Go through the records below and return each line that has "Color" in it.

========

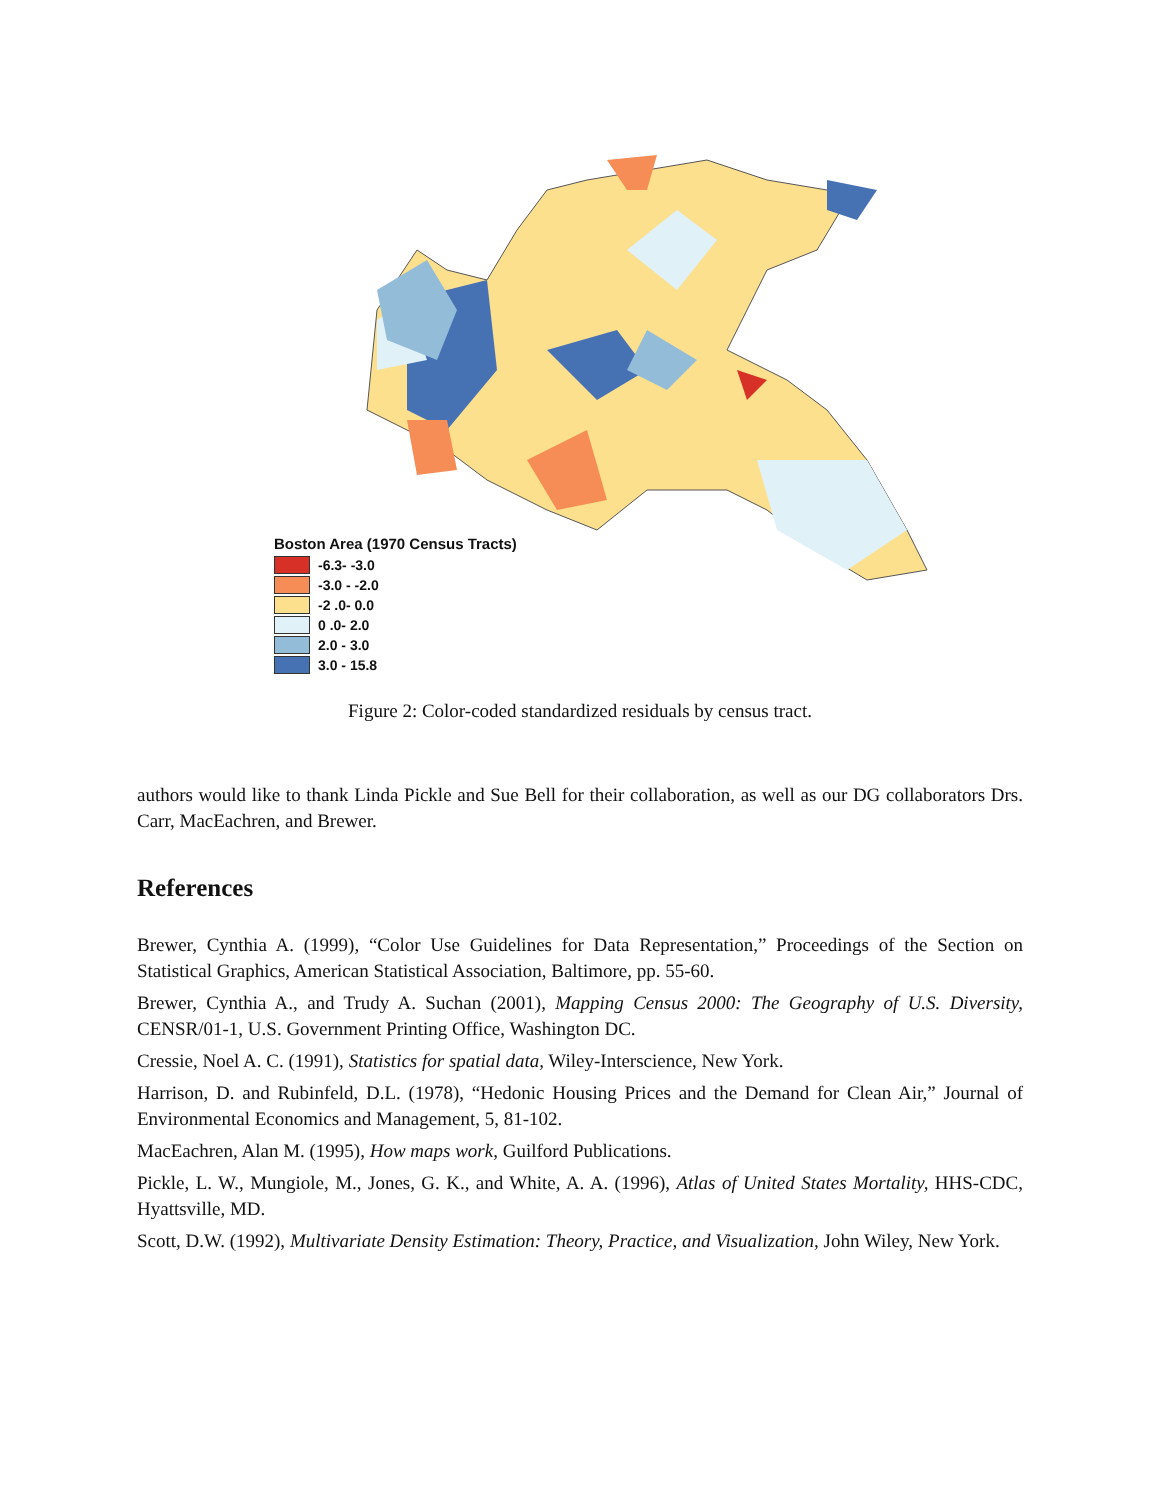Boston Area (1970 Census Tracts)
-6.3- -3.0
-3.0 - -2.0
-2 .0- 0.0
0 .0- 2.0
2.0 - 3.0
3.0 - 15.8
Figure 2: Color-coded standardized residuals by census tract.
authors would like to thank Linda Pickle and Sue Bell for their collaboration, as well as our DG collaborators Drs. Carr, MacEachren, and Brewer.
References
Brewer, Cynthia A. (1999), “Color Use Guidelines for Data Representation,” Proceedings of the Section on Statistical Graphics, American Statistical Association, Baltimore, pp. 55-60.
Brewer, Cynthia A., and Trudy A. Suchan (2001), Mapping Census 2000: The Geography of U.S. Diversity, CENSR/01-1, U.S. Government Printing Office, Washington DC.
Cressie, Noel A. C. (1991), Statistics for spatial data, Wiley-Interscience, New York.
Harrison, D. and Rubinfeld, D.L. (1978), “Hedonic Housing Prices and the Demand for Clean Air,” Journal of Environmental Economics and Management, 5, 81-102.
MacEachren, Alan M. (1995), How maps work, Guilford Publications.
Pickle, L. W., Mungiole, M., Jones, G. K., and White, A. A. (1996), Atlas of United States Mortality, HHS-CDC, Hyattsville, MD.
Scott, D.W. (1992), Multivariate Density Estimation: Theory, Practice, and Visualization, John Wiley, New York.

========

## [RESPONSE FOR THIS EXERCISE]
Figure 2: Color-coded standardized residuals by census tract.
Brewer, Cynthia A. (1999), “Color Use Guidelines for Data Representation,” Proceedings of the Section on Statistical Graphics, American Statistical Association, Baltimore, pp. 55-60.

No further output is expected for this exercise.